AIR DU TEMPS

Copier-coller à Hollywood (3)

23 juillet 2013

Pour la conclusion de ce long article sur le "copier-coller à Hollywood", nous nous demandons ce qui fait qu’un film marque nos esprits et son époque ? La perfection technique ou autre chose, un regard, une sensibilité, une manière de voir et de montrer qui nous ouvre un véritable univers ?

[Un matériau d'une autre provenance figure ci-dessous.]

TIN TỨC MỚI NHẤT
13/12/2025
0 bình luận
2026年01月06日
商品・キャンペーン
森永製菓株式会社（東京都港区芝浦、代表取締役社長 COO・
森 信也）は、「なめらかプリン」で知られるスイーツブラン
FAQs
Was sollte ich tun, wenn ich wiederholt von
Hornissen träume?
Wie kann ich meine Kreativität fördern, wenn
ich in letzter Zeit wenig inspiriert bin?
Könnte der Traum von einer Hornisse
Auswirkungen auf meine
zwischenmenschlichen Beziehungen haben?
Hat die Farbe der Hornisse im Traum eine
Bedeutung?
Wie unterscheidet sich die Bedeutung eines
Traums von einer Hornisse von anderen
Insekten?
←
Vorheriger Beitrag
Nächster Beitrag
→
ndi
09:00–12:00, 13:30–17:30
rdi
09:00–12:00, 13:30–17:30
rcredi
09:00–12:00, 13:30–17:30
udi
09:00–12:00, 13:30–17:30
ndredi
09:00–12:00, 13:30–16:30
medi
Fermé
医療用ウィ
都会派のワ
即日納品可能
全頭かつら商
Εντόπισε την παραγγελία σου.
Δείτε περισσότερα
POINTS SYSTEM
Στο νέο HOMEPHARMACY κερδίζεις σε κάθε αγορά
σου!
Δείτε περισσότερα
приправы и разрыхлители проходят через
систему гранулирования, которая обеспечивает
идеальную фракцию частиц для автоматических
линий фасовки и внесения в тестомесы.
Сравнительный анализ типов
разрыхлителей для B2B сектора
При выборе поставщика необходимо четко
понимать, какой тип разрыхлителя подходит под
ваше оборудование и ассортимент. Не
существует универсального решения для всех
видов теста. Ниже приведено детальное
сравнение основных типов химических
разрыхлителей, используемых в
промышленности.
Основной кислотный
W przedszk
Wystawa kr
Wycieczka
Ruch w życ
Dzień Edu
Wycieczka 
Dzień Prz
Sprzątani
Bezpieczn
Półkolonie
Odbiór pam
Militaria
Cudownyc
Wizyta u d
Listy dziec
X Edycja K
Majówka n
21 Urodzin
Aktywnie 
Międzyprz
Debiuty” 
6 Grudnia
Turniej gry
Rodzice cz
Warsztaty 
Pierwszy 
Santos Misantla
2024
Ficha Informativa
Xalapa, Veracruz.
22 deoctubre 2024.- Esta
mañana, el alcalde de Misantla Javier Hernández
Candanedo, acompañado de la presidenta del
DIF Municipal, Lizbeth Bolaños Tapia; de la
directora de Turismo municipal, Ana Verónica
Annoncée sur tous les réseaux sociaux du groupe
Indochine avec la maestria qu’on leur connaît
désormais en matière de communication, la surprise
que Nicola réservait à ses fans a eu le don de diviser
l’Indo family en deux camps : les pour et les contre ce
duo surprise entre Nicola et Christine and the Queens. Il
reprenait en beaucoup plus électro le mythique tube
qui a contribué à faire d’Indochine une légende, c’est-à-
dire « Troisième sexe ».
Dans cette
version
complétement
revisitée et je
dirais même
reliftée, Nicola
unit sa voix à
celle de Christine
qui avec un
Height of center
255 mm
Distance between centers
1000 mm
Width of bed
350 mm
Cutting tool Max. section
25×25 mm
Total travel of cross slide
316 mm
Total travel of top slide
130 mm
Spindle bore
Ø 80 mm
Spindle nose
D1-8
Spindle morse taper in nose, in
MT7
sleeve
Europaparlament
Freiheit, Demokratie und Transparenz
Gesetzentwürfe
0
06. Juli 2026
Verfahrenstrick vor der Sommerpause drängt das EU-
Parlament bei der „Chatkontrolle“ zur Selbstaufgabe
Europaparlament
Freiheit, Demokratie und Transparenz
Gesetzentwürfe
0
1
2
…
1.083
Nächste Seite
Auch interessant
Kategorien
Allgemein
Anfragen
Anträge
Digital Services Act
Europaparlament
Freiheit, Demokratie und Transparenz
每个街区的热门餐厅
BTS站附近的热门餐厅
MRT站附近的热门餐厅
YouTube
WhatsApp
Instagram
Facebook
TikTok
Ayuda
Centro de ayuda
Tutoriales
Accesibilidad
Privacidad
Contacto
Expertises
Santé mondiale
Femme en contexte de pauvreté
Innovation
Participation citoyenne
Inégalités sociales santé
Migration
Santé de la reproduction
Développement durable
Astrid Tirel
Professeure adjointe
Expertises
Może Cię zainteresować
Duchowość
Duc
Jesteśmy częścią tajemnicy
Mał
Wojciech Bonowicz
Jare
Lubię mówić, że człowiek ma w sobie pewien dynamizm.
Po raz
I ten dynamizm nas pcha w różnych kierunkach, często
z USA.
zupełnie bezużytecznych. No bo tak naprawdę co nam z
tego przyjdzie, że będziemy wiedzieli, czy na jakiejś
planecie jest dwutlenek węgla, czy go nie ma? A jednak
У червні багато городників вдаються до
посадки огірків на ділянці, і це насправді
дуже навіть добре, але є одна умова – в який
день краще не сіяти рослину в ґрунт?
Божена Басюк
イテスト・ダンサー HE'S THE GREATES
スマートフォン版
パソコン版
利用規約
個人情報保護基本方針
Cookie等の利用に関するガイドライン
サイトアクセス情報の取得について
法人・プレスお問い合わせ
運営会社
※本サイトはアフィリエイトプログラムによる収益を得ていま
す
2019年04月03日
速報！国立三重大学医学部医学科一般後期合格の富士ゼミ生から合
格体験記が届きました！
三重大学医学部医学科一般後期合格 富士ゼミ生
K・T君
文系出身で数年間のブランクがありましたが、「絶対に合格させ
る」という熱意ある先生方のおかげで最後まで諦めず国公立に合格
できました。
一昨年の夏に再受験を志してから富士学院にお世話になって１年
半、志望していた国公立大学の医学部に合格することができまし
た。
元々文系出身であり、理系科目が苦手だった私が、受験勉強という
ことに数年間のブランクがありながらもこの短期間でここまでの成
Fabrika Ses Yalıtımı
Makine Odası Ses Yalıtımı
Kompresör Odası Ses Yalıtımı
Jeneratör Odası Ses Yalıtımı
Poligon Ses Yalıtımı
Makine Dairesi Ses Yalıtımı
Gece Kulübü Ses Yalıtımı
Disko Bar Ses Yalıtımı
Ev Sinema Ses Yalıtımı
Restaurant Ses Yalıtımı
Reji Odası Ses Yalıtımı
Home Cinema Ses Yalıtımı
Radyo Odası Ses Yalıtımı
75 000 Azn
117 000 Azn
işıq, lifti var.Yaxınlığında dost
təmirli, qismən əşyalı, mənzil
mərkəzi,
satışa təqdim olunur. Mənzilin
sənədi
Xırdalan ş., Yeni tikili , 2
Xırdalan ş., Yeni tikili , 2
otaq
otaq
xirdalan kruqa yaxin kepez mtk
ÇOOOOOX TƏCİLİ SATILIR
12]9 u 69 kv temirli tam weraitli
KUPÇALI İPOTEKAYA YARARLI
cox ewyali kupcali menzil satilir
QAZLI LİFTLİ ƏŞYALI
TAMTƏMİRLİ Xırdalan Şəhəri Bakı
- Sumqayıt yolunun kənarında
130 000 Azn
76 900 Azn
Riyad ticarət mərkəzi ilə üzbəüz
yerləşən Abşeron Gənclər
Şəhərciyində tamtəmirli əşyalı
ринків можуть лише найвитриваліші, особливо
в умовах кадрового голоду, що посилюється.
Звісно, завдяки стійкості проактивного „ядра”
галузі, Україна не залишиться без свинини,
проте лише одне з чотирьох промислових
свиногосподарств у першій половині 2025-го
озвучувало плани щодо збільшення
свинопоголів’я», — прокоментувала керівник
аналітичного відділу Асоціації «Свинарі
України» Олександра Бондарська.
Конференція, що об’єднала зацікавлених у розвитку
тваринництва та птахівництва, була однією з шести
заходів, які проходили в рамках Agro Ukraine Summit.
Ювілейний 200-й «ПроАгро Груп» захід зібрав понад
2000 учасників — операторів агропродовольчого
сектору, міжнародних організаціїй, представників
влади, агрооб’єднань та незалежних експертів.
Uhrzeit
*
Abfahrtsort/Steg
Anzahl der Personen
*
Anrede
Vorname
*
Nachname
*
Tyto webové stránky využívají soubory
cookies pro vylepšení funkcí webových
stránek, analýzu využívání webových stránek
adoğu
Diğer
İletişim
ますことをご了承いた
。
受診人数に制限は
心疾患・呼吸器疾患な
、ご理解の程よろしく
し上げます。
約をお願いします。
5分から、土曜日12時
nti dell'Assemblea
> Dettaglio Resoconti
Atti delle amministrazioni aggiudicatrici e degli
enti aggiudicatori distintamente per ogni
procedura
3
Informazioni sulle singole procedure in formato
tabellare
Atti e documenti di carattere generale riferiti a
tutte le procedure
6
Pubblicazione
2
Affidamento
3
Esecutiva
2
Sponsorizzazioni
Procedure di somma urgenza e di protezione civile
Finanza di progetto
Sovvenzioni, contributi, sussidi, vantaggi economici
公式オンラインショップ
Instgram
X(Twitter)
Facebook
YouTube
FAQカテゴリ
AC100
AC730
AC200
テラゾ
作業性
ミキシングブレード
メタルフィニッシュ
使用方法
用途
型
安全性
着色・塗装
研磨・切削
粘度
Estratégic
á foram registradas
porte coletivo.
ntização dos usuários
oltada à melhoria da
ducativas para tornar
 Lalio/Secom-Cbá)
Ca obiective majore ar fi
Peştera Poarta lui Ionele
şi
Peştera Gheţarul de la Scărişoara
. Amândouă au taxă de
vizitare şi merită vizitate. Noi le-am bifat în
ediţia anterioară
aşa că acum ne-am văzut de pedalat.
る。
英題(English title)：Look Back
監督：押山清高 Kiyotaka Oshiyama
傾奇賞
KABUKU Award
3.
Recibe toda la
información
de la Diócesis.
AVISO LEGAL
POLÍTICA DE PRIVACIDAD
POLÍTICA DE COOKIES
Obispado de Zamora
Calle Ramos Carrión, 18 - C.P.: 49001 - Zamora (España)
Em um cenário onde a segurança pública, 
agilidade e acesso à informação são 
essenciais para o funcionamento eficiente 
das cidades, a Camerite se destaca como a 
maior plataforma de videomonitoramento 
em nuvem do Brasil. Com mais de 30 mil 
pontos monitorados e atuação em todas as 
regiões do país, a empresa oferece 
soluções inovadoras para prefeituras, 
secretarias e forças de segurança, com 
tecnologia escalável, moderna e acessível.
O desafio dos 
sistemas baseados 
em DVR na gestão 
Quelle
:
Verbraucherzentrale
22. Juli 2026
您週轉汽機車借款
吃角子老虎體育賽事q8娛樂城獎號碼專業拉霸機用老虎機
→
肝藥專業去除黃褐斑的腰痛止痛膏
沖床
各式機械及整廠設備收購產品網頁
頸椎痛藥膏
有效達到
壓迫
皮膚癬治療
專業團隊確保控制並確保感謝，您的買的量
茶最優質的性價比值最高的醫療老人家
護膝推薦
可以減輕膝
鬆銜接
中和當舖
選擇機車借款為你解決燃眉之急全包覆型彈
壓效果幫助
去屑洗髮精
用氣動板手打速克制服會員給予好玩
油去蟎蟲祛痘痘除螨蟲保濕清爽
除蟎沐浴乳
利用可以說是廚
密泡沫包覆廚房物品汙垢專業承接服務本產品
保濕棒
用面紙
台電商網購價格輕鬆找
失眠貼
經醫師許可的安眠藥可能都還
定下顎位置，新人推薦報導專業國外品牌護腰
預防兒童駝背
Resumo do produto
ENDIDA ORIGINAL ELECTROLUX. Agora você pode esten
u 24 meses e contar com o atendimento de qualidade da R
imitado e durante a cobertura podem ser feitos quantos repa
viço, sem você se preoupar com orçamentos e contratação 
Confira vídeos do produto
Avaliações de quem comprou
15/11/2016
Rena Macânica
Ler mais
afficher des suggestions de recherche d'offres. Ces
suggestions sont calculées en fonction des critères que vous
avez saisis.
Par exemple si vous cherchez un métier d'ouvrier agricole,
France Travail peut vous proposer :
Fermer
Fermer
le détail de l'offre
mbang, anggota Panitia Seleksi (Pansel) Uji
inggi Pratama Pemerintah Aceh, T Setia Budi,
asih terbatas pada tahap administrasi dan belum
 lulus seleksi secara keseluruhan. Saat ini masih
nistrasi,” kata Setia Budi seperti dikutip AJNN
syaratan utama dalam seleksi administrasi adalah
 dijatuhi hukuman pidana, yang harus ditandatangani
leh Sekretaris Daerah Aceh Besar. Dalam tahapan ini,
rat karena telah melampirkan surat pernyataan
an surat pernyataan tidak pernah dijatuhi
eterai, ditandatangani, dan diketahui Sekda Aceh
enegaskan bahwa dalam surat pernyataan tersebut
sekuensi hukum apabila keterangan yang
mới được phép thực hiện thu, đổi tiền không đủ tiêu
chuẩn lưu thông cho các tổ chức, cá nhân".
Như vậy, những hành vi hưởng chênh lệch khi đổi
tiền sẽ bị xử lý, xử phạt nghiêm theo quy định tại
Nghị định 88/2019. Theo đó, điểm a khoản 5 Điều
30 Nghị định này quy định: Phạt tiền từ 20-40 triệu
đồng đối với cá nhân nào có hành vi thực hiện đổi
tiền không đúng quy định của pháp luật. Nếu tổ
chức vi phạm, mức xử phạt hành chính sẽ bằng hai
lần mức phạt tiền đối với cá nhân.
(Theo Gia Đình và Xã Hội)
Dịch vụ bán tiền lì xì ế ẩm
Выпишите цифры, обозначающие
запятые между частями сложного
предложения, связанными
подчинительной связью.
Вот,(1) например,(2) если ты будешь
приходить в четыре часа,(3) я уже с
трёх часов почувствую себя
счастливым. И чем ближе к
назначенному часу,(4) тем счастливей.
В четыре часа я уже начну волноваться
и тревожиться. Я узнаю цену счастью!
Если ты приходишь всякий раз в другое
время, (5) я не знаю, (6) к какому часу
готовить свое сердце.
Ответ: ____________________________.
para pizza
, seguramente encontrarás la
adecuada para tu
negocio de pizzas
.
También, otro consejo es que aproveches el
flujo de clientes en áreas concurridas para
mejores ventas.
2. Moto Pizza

Quand je pense aux films, animation et live action, qui ont marqué leur temps, qui ont laissé une empreinte visuelle forte, je crois qu’aucun n’avait vraiment été conçu par des professionnels aussi hyper-spécialisés qu’aujourd’hui. Aucun n’était une franchise, une suite, une adaptation de comic book. Et surtout, les artistes qui les avaient conçus avaient jusqu’alors travaillé dans d’autres domaines, pour la simple raison que ceux-là n’étaient pas encore si spécialisés. Ils avaient apporté une expérience inédite. Quand il dessine La Nuit sur le Mont Chauve et l’Ave Maria de Fantasia, l’illustrateur danois Kay Nielsen n’avait encore jamais travaillé pour le cinéma. Nous devons les mondes fabuleux de Star Wars à deux novices d’une quarantaine d’années, Ralph McQuarrie et John Mollo, l’un designer chez Boeing, l’autre célèbre historien du costume militaire. Le génie d’Alien tient à H.R. Giger, un peintre suisse. Celui de Blade Runner à Syd Mead, un designer industriel ayant notamment travaillé pour Philips. Ces films donnaient l’impression de sortir de leur cadre, d’être différents, au point qu’ils continuent d’être copiés, trente ans plus tard. Il n’y avait pas alors de films comme eux. Il est étonnant de penser que Fight Club, aux décors urbains sans exotisme, est sans doute plus spectaculaire et inventif qu’Avatar, gros fatras 3D de science-fiction. Le film de James Cameron a finalement peu à offrir de plus pour nos yeux que des décors, des vaisseaux, des créatures déjà vus plusieurs fois ailleurs. Alors certes, aucun film peut-être ne les avait combinés de cette manière ; mais cela semble peu pour un budget tournant dans les 300 millions de dollars.

Pour toute leur perfection technique, je suis convaincu qu’aucun de ces nouveaux spectacles ne laissera la moindre empreinte. Ce sont des films bien fabriqués, comme des grille-pains ou des T-Shirt bien conçus, mais ce ne sont en rien de grands films. Il leur manque sans doute une manière singulière de voir.